Accuracy in Media

It has been a little more than a year since AOL announced it was buying the mega news-aggregation website The Huffington Post for what was considered an astronomical price of $315 million.

At the time analysts wondered whether or not AOL-HuffPo would eventually become more HuffPo than AOL, since the site was showing some growth while AOL’s business was rapidly shrinking.

On Wednesday The New York Times’ Brian Stelter reported that after a recent reorganization, HuffPo co-founder Arianna Huffington had increased her authority at the expense of AOL, leading Stelter to speculate that HuffPo was being beefed up to return as a stand-alone entity.

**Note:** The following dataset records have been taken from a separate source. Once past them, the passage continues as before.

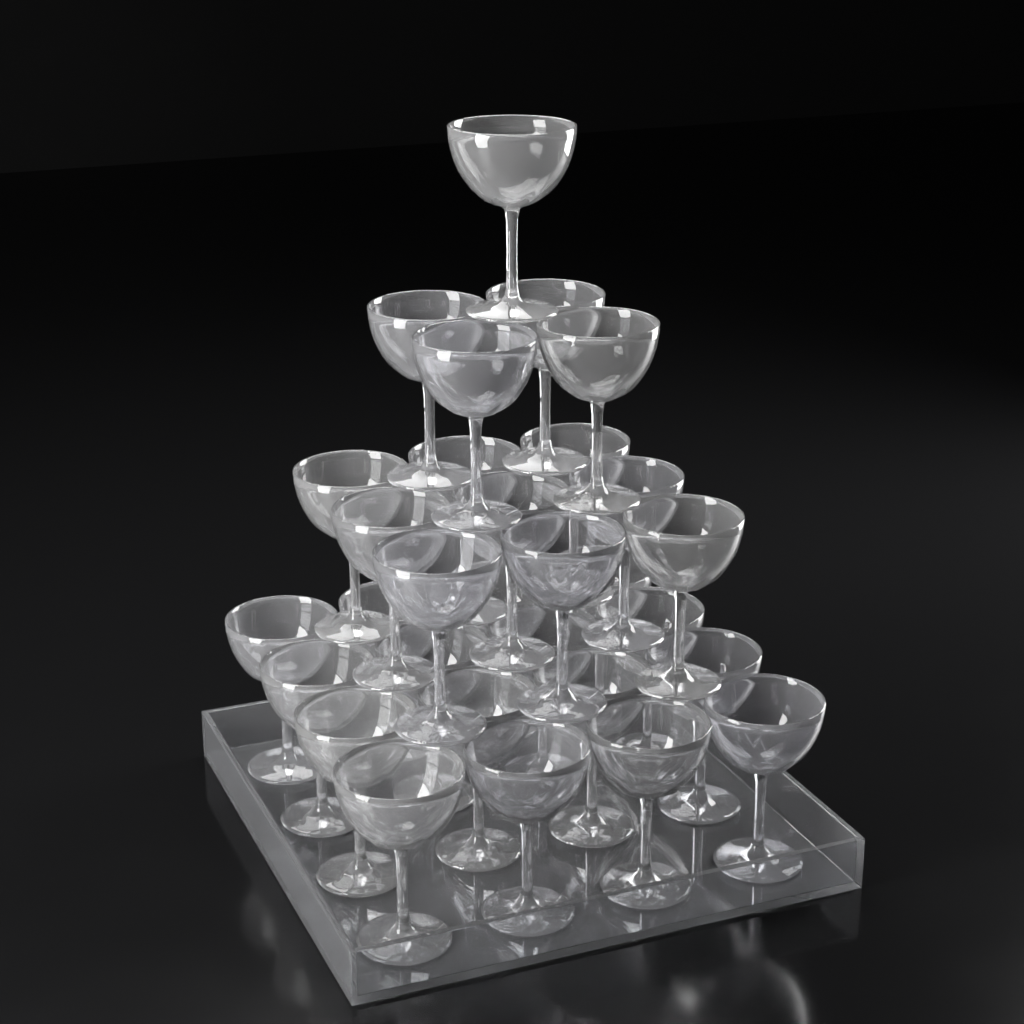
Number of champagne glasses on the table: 30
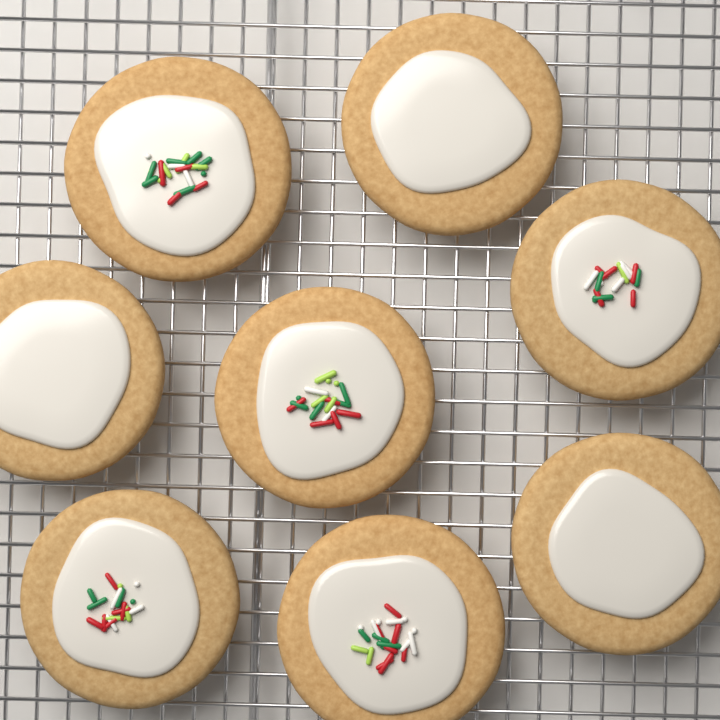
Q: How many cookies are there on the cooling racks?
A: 8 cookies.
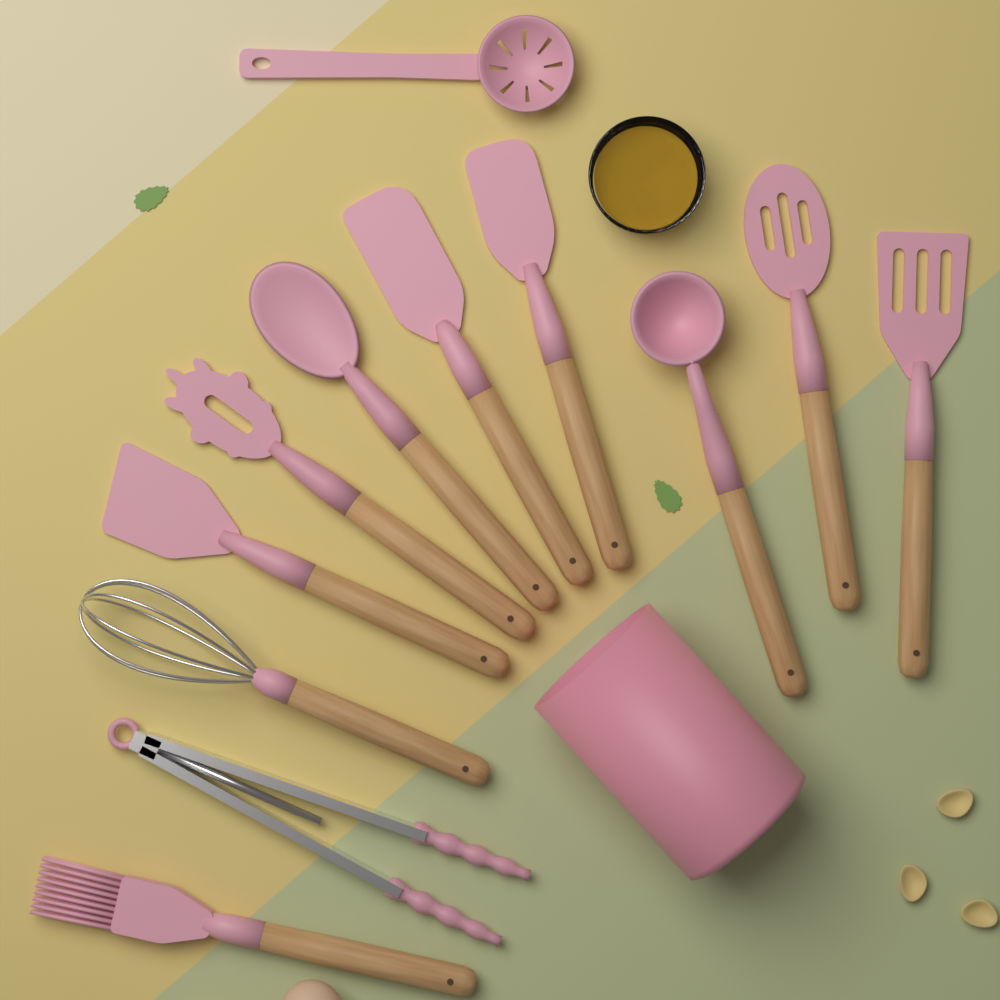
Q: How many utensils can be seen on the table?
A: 12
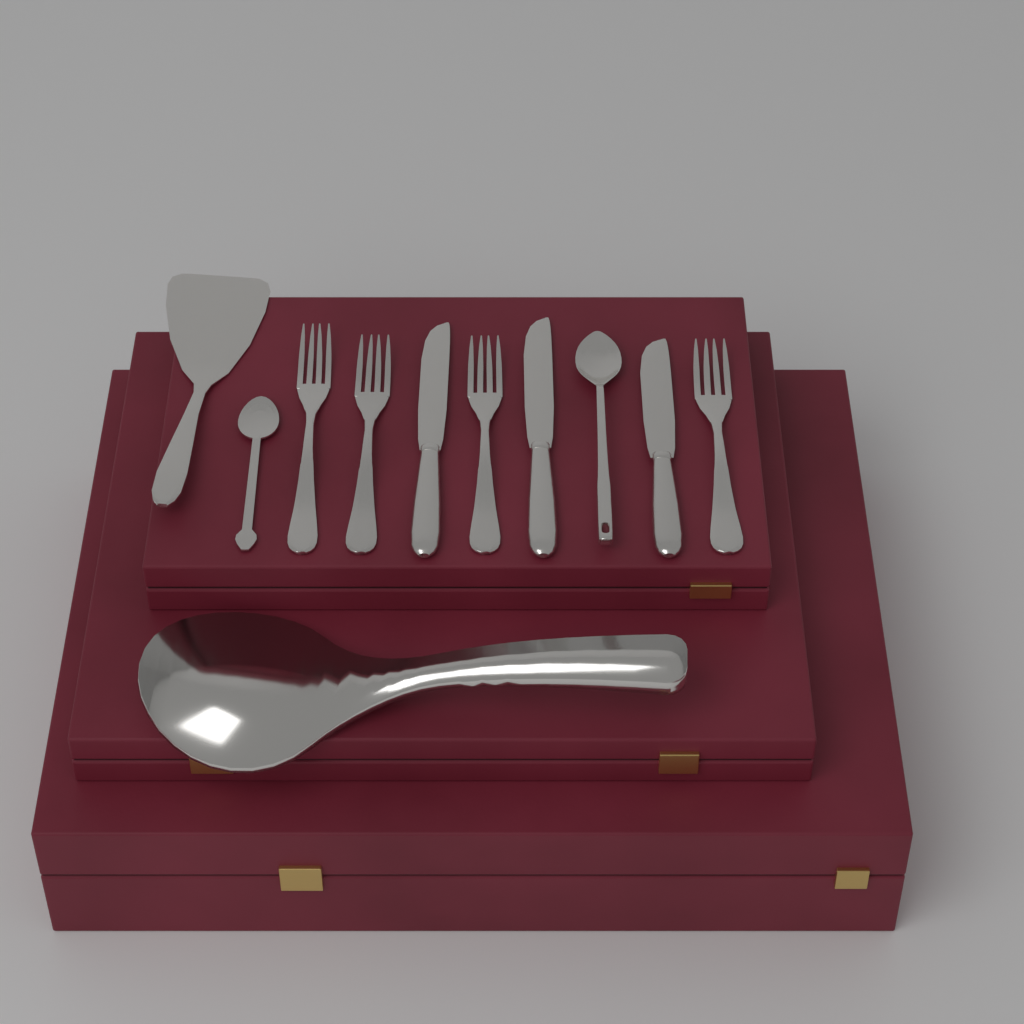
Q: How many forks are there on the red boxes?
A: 4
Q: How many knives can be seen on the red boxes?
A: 3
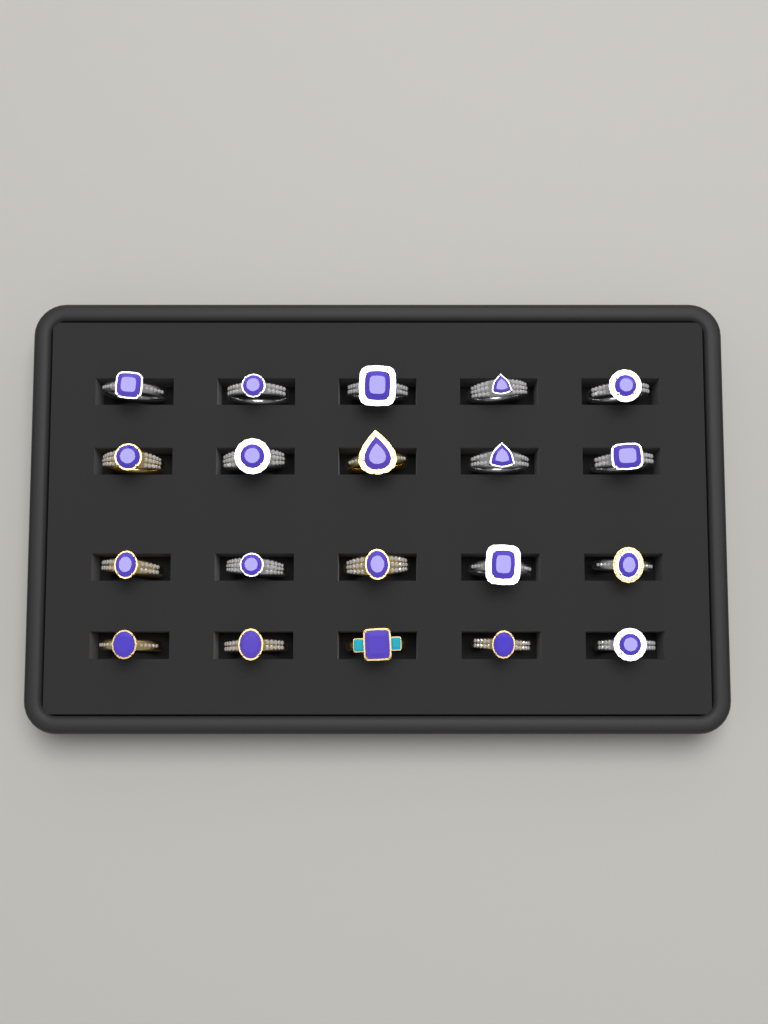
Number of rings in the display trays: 20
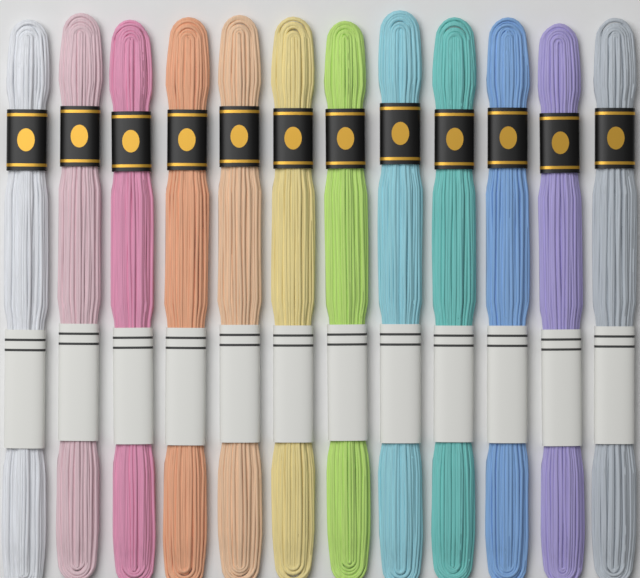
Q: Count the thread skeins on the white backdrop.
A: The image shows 12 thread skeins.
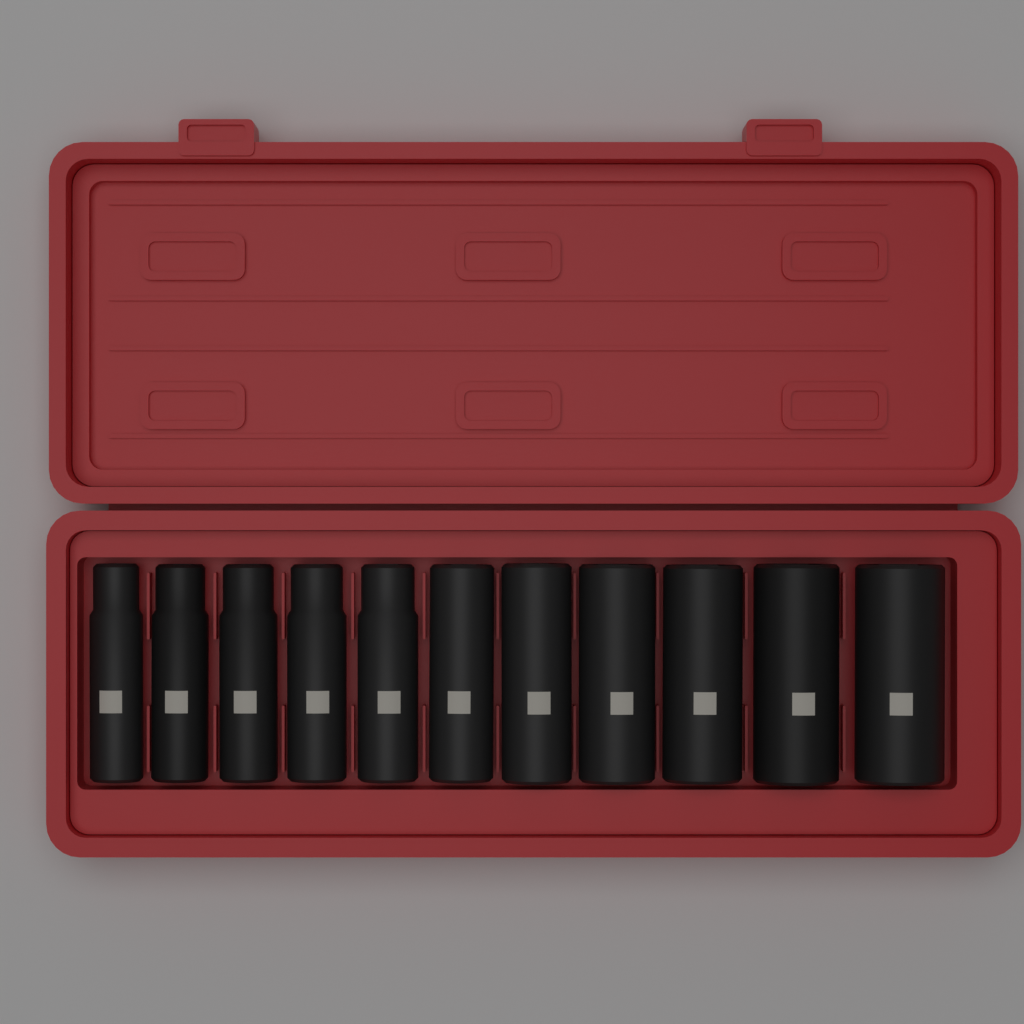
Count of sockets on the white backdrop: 11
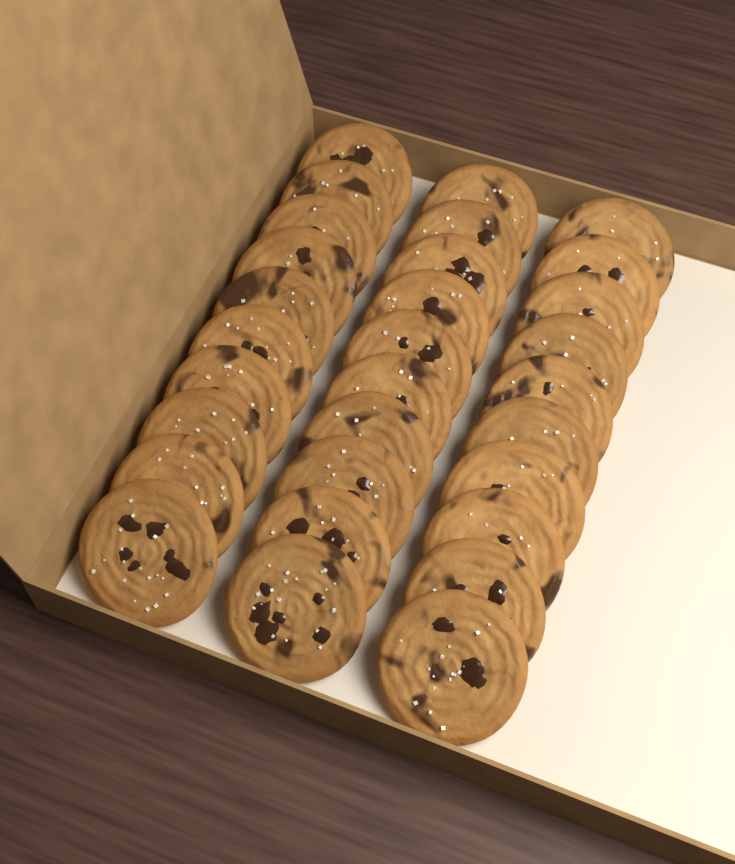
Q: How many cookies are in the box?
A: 30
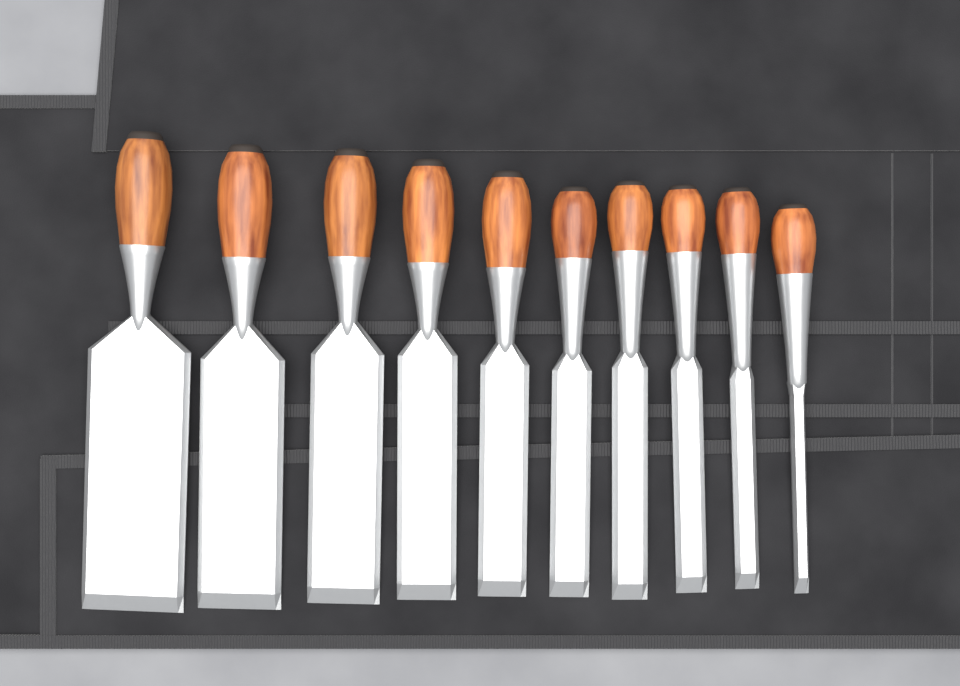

Stelter also pointed out that, since the merger, the combined web traffic of AOL and HuffPo has increased slightly and HuffPo has helped stabilize the combined companies’ web traffic.

However, according to Business Insider, what Stelter considers a promotion is actually a demotion.

According to BI, Huffington no longer has oversight over many of AOL’s tech-oriented websites including AOL.com, which have a combined audience of over 50 million people.

That would make sense from the standpoint of AOL CEO Tim Armstrong who orchestrated the merger and has been watching for the past year as Huffington expands her empire within the confines of AOL, and may even be eyeing Armstrong’s job.

On the other hand, if Huffington viewed the recent changes as demotion, there is no way she would have agreed to it.

While Armstrong and Huffington continue to play their cat and mouse game, one thing is for sure. The stock market still thinks the merger was a bad idea, as AOL’s stock price is down 13% since the merger was announced, while the broad market is up about 6% during the same time period.